Habitat was lost to Ag and the birds disappeared. They ended up hanging on in the south in local populations.
Sacrificing even one wild bird on the alter of a canned shoot is not right.
I'm good with economic promotion and canned shoots to get it done I just think thinking a shot wild bird is not replaced by a released bird that wasn't harvested.
The genetic pool of domestic birds is significantly inferior to the wild population.

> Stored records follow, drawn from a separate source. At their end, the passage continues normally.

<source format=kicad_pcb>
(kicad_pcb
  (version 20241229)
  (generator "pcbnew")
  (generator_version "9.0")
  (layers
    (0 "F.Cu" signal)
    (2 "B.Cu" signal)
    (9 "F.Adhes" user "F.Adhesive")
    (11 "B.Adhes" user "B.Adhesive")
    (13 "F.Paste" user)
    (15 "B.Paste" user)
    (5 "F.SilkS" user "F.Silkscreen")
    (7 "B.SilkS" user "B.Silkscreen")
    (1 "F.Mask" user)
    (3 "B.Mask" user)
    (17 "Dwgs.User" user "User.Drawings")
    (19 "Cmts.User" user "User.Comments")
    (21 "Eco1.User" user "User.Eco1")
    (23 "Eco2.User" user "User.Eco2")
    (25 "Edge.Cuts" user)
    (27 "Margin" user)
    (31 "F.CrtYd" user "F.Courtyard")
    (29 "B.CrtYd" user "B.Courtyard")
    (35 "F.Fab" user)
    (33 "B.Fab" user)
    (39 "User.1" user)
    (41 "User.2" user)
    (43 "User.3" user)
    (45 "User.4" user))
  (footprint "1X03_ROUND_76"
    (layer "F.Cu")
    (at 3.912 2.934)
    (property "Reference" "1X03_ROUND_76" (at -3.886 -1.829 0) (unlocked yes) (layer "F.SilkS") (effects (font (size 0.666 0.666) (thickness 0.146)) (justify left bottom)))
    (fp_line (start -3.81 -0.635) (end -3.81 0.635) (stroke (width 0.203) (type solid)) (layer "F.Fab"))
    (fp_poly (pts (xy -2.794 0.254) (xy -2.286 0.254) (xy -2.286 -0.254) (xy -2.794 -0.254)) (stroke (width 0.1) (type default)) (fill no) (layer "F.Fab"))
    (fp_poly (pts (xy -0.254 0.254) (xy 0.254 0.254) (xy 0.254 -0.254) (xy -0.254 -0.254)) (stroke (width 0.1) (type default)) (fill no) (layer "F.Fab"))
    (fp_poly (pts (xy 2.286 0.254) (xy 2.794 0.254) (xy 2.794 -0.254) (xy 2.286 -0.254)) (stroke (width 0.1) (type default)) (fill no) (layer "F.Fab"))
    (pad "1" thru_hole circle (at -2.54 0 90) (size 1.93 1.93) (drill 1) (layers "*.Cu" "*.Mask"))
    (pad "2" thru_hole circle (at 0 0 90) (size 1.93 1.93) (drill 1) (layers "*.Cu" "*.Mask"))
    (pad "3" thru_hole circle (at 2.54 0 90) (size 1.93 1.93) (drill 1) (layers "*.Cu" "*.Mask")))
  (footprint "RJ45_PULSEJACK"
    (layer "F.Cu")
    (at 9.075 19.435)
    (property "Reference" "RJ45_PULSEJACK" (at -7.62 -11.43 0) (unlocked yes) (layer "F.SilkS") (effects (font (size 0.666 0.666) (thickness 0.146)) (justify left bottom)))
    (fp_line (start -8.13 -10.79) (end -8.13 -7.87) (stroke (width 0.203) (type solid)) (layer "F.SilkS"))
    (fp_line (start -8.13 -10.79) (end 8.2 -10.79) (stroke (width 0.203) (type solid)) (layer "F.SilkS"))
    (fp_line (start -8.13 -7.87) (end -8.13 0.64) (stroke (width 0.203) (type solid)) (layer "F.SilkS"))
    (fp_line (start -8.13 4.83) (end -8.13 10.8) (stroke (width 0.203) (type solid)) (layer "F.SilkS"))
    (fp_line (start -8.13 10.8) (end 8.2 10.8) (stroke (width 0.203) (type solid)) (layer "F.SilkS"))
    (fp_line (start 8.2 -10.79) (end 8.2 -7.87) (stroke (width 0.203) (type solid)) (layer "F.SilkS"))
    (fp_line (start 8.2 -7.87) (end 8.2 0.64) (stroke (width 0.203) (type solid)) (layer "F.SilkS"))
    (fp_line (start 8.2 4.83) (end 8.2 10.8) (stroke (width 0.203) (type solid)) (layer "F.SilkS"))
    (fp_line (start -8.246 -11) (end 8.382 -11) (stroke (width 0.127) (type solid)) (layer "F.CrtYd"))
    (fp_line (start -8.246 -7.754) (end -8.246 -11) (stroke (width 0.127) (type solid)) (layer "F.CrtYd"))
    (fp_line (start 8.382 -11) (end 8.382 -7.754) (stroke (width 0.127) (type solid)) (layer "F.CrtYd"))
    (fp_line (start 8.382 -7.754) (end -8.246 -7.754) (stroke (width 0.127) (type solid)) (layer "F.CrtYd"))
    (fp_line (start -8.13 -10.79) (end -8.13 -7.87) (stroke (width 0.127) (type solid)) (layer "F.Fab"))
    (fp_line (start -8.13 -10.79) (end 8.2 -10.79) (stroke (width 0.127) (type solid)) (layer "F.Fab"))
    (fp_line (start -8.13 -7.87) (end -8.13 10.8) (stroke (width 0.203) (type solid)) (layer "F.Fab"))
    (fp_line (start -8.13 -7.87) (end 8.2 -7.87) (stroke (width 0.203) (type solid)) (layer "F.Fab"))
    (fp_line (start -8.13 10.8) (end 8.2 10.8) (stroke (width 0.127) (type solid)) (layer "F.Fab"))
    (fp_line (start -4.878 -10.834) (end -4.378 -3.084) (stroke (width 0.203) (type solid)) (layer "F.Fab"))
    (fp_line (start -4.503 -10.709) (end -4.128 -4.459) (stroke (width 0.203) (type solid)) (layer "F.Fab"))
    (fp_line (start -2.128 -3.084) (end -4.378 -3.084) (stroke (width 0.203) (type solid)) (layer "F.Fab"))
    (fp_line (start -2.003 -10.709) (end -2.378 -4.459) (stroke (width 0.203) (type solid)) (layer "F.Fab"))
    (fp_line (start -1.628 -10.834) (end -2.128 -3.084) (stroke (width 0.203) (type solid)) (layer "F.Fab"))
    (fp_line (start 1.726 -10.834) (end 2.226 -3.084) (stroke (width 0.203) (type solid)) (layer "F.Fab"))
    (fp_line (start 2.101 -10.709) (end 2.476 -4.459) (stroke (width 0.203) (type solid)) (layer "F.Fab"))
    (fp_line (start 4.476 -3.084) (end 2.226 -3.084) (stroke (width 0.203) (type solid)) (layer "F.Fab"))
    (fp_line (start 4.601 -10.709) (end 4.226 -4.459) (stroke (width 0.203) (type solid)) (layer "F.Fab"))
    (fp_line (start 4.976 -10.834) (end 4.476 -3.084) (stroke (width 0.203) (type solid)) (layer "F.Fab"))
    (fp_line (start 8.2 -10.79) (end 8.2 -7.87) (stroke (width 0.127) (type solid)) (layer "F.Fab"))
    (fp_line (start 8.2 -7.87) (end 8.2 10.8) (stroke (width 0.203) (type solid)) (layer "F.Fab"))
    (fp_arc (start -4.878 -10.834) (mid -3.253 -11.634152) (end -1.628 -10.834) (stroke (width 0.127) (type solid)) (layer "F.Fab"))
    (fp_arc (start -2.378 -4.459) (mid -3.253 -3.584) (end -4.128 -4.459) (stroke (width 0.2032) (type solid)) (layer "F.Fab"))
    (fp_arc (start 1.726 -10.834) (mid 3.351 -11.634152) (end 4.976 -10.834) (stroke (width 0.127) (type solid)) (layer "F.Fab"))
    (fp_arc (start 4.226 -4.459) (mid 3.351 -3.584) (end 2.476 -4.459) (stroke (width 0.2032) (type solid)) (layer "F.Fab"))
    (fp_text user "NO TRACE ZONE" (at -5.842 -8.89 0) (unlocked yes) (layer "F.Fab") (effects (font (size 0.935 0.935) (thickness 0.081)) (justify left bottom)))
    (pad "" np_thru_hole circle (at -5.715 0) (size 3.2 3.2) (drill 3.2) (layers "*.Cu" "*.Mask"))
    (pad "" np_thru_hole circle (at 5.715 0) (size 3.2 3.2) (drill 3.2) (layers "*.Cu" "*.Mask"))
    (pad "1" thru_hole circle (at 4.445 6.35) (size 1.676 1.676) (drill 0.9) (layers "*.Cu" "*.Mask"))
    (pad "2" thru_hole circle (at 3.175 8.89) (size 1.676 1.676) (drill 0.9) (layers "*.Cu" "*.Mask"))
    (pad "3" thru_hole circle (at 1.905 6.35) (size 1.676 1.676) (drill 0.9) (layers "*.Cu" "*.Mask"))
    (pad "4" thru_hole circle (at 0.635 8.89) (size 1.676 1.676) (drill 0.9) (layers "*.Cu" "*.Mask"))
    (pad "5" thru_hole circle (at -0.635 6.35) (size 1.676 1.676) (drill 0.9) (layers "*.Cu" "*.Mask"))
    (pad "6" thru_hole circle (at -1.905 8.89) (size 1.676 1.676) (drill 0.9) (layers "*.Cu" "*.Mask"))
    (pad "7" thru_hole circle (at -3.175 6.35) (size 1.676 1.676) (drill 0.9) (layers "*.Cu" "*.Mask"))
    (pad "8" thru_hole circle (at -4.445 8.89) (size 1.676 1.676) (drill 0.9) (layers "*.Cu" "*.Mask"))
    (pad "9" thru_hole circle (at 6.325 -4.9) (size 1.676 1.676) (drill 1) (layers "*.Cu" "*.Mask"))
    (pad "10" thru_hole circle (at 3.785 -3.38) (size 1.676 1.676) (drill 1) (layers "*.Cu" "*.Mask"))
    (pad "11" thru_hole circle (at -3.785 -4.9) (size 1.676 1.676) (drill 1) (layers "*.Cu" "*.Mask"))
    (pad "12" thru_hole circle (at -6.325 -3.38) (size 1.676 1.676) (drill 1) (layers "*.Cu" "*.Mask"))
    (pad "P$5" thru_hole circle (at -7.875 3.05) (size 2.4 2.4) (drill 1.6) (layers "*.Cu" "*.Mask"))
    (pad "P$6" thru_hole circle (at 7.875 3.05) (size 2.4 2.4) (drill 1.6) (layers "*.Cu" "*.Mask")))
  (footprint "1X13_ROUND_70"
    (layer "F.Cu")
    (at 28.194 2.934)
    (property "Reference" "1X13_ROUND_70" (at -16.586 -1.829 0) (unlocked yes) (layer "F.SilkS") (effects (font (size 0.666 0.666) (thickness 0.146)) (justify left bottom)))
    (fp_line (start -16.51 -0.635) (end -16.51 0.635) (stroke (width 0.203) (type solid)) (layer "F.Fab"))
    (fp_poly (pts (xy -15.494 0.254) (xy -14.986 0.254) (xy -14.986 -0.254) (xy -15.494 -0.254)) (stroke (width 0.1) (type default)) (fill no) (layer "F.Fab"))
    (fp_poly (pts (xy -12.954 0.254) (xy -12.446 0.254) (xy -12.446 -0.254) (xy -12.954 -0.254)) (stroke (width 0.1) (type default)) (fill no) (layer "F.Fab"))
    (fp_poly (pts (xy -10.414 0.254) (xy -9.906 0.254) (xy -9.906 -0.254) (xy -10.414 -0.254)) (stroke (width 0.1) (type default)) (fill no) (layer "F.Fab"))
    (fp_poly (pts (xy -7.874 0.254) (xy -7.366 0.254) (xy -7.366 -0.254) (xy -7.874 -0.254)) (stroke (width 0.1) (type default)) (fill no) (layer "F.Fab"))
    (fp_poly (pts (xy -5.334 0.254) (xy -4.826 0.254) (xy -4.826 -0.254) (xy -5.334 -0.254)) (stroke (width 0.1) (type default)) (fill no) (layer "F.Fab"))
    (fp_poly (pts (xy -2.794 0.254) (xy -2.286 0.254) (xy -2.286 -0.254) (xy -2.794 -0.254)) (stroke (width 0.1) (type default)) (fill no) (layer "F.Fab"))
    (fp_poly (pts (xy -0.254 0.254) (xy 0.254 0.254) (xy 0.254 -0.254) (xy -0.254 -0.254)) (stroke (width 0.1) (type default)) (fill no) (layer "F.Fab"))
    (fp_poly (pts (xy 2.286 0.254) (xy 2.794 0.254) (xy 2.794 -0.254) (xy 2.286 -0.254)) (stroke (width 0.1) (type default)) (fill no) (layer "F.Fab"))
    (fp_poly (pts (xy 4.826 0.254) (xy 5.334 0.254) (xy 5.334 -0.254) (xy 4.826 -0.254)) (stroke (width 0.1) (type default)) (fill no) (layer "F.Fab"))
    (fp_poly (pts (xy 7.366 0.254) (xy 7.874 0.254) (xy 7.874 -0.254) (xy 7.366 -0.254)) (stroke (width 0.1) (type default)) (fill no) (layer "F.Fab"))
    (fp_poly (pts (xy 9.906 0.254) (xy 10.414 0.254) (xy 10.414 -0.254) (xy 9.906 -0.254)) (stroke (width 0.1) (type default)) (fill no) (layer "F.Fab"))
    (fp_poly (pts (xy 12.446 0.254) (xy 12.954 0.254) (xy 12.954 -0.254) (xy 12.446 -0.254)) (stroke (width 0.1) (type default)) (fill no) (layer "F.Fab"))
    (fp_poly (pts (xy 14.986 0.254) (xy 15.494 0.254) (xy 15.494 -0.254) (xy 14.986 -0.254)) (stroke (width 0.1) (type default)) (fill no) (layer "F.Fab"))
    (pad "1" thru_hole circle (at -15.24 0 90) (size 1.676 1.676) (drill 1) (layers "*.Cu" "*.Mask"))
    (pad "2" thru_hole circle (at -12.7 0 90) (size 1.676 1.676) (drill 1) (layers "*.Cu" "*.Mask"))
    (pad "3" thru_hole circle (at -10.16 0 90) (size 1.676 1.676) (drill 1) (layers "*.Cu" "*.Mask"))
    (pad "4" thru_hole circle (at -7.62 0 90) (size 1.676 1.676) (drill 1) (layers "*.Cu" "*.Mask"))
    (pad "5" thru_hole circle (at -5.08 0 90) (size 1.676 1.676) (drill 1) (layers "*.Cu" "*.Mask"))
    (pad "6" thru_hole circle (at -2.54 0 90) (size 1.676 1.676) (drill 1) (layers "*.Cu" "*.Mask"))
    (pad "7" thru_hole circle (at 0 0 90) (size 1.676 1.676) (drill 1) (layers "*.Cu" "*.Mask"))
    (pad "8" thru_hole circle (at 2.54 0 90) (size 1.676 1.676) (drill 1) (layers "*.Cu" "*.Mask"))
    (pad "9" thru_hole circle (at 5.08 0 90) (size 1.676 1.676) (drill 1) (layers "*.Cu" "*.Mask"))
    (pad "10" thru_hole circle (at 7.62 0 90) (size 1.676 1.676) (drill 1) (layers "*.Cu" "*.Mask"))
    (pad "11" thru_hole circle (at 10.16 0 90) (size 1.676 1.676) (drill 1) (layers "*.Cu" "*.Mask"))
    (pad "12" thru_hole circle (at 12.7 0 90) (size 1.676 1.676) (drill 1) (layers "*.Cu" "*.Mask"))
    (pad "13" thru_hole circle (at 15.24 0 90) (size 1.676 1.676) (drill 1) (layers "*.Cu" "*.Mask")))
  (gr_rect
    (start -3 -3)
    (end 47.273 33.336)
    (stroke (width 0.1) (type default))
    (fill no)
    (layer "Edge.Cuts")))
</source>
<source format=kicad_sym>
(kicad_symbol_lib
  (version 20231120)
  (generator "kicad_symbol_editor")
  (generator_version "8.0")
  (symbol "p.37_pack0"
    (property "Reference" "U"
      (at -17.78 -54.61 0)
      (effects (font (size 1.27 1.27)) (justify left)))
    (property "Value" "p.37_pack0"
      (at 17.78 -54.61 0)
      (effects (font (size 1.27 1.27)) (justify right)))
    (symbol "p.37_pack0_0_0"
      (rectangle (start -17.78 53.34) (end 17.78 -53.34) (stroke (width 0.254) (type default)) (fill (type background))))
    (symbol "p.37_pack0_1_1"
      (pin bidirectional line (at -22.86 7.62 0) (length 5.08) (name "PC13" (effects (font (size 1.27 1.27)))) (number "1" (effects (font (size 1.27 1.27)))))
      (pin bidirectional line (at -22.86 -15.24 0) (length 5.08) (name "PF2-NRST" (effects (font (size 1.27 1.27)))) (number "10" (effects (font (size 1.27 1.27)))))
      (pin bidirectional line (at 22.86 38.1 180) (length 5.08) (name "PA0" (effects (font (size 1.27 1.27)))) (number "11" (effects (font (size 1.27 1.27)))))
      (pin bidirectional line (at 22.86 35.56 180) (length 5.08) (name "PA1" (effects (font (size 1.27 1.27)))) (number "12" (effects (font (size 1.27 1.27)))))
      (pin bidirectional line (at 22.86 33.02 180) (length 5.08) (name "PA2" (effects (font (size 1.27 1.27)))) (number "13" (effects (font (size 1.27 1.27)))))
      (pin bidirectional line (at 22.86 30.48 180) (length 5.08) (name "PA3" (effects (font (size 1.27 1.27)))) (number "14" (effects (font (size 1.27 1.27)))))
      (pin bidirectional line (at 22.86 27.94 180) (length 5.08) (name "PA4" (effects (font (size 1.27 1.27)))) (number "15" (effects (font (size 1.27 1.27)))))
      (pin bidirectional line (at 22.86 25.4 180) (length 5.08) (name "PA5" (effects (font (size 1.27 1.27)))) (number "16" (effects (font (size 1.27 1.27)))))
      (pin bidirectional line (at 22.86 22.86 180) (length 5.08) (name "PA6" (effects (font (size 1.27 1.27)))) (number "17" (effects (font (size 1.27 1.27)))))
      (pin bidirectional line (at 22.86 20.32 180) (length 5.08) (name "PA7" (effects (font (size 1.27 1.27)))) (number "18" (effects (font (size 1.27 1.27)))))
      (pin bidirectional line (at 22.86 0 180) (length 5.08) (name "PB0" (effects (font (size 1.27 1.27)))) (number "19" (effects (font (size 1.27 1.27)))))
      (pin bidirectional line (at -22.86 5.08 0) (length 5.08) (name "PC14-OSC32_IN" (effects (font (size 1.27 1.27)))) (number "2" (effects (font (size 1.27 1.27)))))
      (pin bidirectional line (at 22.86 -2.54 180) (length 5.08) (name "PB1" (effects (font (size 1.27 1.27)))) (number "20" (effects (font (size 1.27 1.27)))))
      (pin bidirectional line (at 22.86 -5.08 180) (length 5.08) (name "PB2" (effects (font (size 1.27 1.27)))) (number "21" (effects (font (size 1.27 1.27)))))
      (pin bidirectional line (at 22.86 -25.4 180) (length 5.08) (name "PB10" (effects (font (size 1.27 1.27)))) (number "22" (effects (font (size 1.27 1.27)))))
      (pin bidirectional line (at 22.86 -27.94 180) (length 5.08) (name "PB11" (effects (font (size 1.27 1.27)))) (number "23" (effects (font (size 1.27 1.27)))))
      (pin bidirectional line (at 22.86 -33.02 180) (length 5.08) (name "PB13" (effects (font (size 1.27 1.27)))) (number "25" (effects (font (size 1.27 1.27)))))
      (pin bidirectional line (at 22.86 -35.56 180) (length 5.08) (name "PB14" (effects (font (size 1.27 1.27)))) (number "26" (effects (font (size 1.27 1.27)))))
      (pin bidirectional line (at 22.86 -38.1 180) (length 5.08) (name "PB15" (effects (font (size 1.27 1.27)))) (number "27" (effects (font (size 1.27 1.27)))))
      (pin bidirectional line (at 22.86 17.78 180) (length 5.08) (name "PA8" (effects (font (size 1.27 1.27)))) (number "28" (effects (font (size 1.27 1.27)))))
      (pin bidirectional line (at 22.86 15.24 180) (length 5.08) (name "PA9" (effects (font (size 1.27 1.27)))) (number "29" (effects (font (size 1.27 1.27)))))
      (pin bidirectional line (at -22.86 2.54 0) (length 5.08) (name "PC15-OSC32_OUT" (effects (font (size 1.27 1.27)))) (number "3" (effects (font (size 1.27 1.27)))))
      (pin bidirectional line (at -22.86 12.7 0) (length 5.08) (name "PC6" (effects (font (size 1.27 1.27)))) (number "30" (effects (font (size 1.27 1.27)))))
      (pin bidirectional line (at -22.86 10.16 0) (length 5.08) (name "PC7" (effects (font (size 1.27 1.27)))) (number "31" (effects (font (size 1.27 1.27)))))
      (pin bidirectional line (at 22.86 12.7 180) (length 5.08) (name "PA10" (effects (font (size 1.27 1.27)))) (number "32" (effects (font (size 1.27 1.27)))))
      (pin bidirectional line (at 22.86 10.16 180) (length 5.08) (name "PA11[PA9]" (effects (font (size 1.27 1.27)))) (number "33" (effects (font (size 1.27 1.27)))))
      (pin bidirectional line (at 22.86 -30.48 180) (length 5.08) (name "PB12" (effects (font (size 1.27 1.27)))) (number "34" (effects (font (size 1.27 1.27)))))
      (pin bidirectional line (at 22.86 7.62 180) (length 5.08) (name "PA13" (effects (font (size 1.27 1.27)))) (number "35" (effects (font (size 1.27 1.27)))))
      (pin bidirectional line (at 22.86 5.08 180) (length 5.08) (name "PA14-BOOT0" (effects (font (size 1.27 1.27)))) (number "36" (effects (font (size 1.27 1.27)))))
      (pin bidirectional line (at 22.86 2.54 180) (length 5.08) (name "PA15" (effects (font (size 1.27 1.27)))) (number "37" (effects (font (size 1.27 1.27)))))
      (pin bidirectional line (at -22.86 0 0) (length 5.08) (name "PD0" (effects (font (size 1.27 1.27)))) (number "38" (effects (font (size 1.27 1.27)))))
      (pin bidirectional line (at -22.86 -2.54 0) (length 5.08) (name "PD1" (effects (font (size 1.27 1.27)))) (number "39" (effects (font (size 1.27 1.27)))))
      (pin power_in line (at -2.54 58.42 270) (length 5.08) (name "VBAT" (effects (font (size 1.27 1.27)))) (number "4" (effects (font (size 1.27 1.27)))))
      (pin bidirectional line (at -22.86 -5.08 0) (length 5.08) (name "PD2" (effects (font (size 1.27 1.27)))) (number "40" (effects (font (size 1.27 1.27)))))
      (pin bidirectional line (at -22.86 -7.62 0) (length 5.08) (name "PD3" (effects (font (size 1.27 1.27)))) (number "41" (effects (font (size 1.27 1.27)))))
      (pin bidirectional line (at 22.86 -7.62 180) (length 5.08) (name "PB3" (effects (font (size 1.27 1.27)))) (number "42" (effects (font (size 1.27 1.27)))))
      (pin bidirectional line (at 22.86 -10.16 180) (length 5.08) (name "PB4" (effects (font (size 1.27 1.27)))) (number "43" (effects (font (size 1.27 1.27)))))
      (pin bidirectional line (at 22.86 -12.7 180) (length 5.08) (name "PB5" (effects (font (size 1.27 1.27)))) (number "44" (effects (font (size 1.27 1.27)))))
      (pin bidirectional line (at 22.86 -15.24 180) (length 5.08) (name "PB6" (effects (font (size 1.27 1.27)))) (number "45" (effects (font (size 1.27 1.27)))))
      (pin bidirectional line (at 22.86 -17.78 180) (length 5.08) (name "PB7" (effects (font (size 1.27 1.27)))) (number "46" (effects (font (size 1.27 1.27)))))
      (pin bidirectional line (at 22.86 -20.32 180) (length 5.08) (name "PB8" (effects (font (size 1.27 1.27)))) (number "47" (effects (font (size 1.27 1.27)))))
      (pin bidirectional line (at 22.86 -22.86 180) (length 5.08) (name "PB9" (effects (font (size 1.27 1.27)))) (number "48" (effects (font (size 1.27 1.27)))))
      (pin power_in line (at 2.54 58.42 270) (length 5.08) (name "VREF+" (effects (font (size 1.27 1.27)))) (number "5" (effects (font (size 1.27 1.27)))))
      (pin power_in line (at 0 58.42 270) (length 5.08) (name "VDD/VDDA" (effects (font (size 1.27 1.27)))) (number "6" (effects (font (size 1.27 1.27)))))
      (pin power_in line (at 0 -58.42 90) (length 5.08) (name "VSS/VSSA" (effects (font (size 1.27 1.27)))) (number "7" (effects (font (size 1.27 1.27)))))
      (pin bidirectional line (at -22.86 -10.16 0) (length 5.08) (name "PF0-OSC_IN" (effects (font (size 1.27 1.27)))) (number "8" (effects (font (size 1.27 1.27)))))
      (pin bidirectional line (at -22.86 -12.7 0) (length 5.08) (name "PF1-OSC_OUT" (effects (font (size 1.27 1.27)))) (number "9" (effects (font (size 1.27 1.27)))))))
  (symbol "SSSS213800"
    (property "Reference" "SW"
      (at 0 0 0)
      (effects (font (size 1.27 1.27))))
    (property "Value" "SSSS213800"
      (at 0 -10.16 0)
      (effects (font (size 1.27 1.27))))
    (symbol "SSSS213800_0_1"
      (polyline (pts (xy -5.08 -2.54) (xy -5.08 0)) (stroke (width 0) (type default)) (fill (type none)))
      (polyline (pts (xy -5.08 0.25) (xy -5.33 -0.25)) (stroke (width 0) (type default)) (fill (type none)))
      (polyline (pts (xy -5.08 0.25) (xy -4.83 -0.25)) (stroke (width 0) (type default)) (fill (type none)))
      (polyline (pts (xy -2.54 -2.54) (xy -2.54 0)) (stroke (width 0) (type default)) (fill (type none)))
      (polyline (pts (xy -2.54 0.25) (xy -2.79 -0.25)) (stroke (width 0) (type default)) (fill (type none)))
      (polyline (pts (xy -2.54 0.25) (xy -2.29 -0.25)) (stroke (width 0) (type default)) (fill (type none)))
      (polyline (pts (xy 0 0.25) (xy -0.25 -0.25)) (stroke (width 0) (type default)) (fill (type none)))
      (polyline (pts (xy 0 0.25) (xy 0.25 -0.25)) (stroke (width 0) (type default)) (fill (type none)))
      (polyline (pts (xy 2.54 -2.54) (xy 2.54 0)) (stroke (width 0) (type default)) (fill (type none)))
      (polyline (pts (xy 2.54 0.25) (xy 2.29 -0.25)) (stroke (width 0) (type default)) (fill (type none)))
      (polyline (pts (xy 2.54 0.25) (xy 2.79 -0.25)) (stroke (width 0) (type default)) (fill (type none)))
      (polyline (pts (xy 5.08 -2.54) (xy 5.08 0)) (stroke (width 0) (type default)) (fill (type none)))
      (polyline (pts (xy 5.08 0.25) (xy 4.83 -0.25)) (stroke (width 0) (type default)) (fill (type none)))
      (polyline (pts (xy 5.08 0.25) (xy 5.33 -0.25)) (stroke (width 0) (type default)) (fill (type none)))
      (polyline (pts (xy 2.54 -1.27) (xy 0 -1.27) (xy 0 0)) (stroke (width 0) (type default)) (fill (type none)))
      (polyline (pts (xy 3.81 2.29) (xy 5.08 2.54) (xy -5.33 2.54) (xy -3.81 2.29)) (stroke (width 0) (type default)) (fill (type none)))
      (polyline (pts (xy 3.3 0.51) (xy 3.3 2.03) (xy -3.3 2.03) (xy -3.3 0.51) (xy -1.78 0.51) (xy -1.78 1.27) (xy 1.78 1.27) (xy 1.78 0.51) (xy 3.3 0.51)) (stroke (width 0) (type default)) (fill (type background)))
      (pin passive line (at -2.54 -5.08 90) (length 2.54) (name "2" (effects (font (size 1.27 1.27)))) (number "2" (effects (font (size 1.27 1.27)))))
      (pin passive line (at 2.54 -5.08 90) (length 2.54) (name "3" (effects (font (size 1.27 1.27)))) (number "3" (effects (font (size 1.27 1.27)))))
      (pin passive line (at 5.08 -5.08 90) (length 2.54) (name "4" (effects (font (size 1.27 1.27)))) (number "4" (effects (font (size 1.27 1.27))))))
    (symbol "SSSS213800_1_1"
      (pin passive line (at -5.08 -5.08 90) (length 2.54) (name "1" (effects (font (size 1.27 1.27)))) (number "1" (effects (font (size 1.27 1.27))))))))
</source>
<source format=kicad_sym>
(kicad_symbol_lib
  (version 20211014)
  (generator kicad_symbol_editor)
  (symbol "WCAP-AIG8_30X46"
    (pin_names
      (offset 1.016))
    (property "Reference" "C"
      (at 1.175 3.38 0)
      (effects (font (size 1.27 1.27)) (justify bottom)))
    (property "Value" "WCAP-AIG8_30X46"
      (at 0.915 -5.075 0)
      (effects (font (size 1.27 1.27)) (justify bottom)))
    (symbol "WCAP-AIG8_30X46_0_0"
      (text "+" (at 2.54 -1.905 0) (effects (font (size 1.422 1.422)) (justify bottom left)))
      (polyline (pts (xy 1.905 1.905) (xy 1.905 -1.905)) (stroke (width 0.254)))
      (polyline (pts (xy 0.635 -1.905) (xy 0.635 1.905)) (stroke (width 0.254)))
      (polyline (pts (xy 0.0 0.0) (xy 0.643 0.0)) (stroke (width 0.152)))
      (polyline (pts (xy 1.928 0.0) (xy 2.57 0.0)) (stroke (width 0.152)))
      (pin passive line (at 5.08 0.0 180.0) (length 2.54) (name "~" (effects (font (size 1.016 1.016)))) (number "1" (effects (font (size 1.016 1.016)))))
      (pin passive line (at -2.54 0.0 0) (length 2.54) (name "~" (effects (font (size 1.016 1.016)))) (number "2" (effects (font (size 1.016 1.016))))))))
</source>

I agree. Years ago, when the hatchery in Brooks was in full swing there were still a lot of three and four year old birds populating the Tilley, Rosemary area and as far north as Camrose. They acted like "wild birds" and often chose to run or flush long rather than fly, Observing the pens at the hatchery many times, there was one thing that became apparent. When disturbed, the penned birds would panic . As the pens were not overly large, inevitably the nervous birds would either jump, run or fly and would collide with the wire every time. It seems pen-raised birds become imprinted with this result and soon learn that jumping, running or flushing becomes hazardous to their physical well being and choose to stay put. Perhaps that is the reason
many of the birds on release sites are such easy pickings for the Fox, Coyotes, flushing dogs and airborne predators. It seemed like they required a year or so in the wild to get over this "wire syndrome" ..if they survived that long. That may also explain the large amount predator kills around the brushpiles at some of the release sites. Just an observation.. nothing else.